I agree with defineme.

It won't be long before she outgrows this stage. My two (6 and 7) often do this. Sometimes just a quick cuddle will do, other times something is worrying them and bedtime is when they start thinking about it. Sometimes they are genuinely finding it difficult to get to sleep (either not tired enough or just finding it hard to switch off).

All of those scenarios to me count as a real need and are not just attention seeking. I'd rather give them what they need than ignore them no matter how irritating it is for me.

defineme · 05/12/2013 21:53

I don't know- I find smothering with love is actually quite effective in some situations!
I suppose I don't view it as naughty behaviour- I view hitting your sibling or saying rude things as naughty, but I see calling out at night as seeking reassurance.
I wonder if you're actually increasing it by being tough?

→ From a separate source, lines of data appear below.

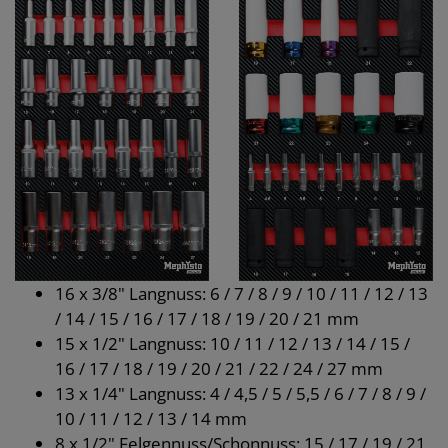
16 x 3/8" Langnuss: 6 / 7 / 8 / 9 / 10 / 11 / 12 / 13
/ 14 / 15 / 16 / 17 / 18 / 19 / 20 / 21 mm
15 x 1/2" Langnuss: 10 / 11 / 12 / 13 / 14 / 15 /
16 / 17 / 18 / 19 / 20 / 21 / 22 / 24 / 27 mm
13 x 1/4" Langnuss: 4 / 4,5 / 5 / 5,5 / 6 / 7 / 8 / 9 /
10 / 11 / 12 / 13 / 14 mm
8 x 1/2" Felgennuss/Schonnuss: 15 / 17 / 19 / 21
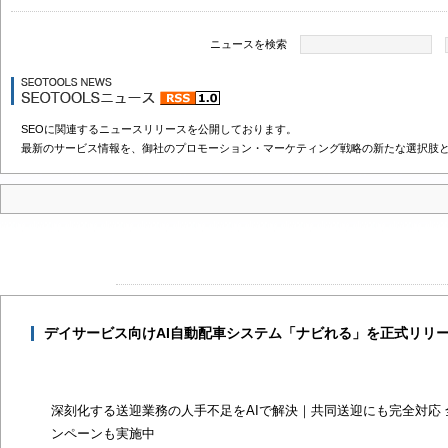
ニュースを検索
SEOに関連するニュースリリースを公開しております。
最新のサービス情報を、御社のプロモーション・マーケティング戦略の新たな選択肢
デイサービス向けAI自動配車システム「ナビれる」を正式リリ
深刻化する送迎業務の人手不足をAIで解決｜共同送迎にも完全対応 
ンペーンも実施中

What would happen if you went as soon as she called, gave lots of cuddles and settled her down?
I just feel you're getting nowhere with the increasing sanctions and perhaps the opposite tack is better?

Kleinzeit · 05/12/2013 22:17

Something that worked for my DS was a trick I picked up from Supernanny. I tucked him in and put the light out, then said “stay in bed and try to go to sleep, I’ll come back and give you a kiss in five minutes”. Then return after 5 minutes, and do it again, then repeat but with 10 minutes. Then 15, then 20. It kept him in bed, it kept my trips to the bedroom short and calm, and it did help him go to sleep. After a few days I’d only need to go back once, then not at all because he went straight to sleep.

Good luck!

Goldmandra · 06/12/2013 10:30

I second the 'five minutes' idea despite it being from Supernanny.

Put her to bed, make sure she's settled then tell her you will be back to check on her in five minutes. Make it clear that anything she needs must wait until you come back. When that's established, increase it to ten, then fifteen, etc.

Eventually you'll be able to leave her until you go back at lights out.

If needs be use a reward chart. Don't make it a requirement that there have to be a certain number of nights in a row. Just make it a clear number of stars then a reward.

You must make sure you always go back when you said you would, set an alarm on your phone, and, if she calls out, call back telling her you will be up in x minutes. Don't enter into a conversation.